Both the original Transportation Engineering NorthWest (TENW) Traffic Study for First Light #3026416 at 2000-3rd Ave. and its Update of 1/3/19 (posted 1/16/19) are incomplete and misleading. The foundation of the study’s projection of future traffic volumes (and cumulative impact) is completely invalid having excluded the project’s closest tower neighbors, as we’ve described below:
#3025502 at 2033-4th Ave. Located 60 ft away on the same alley: 23-story hotel and apts with no loading berth and no parking.
#3023678 at 1927-3rd Ave. Located cross-corner on Third Ave at Virginia: 38-story mixed-residential 340 apts, 159 pkg stalls and 2-25-ft loading berths, one blocked by a column, the other with an inaccessible turn radius.
#3026266 at 2025-5th Ave. Located 1 blk away sharing Virginia and Lenora St. egress: 44-story, 480 apts, 315 pkg stalls, an undefined loading space that blocks waste and recycling storage.
#3028017 at 2005-5th Ave. Located 1 blk away sharing Virginia and Lenora St. egress: 44-story, 440 apts. 292 pkg stalls, 2 loading berths, one dually labeled for trash and recycling. Turn radius inadequate to the 16’ alley (project incorporates landmarks, no setback required).
#3023025 at 1915-3rd Ave. Located ½ block away on Third Ave. sharing Virginia St. egress: currently 14-story hotel/apts with no loading berth (waiver requested). Property recently sold to Bergman Luggage bldg. owners. Plan for that block could grow exponentially.

→ **EXERCISE SET**
#1 List the project numbers that the traffic study critique gives for the neighboring towers.
#2 In the traffic study critique, change "cross-corner" to "diagonally across" and write out the passage starting at "#3023678 at 1927-3rd" and ending at "inaccessible turn radius.".
Answer from the traffic study critique alone.

→ **SUPPLIED INFORMATION**

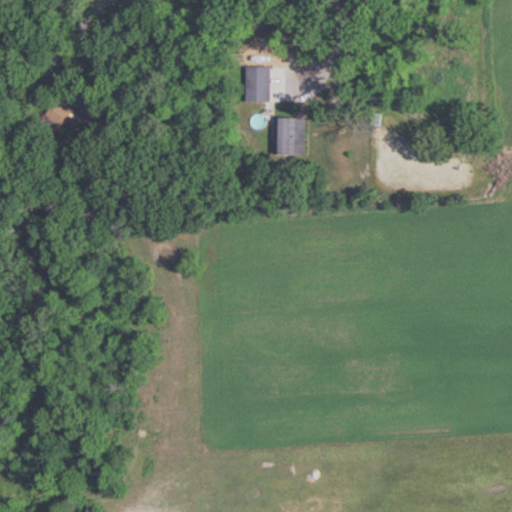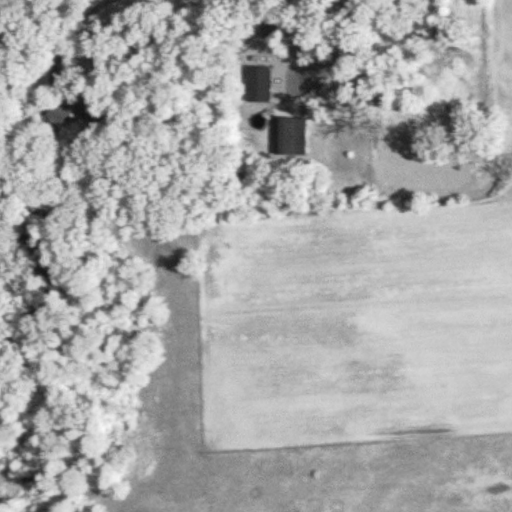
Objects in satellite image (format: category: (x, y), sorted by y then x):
road: (340, 35)
road: (290, 78)
building: (262, 83)
road: (69, 88)
building: (297, 137)
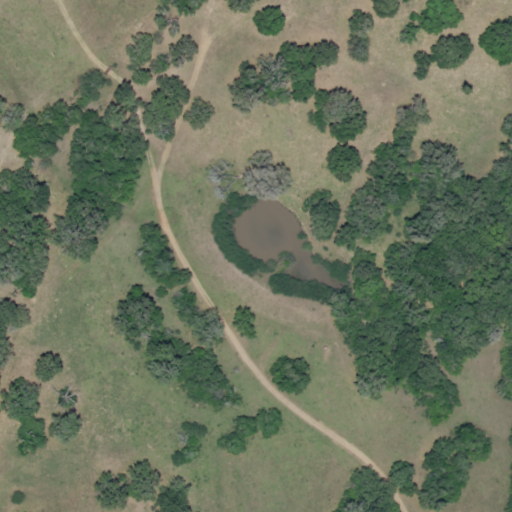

→ **FINAL RESULTS**
#1 #3025502, #3023678, #3026266, #3028017, #3023025

#2
#3023678 at 1927-3rd Ave. Located diagonally across on Third Ave at Virginia: 38-story mixed-residential 340 apts, 159 pkg stalls and 2-25-ft loading berths, one blocked by a column, the other with an inaccessible turn radius.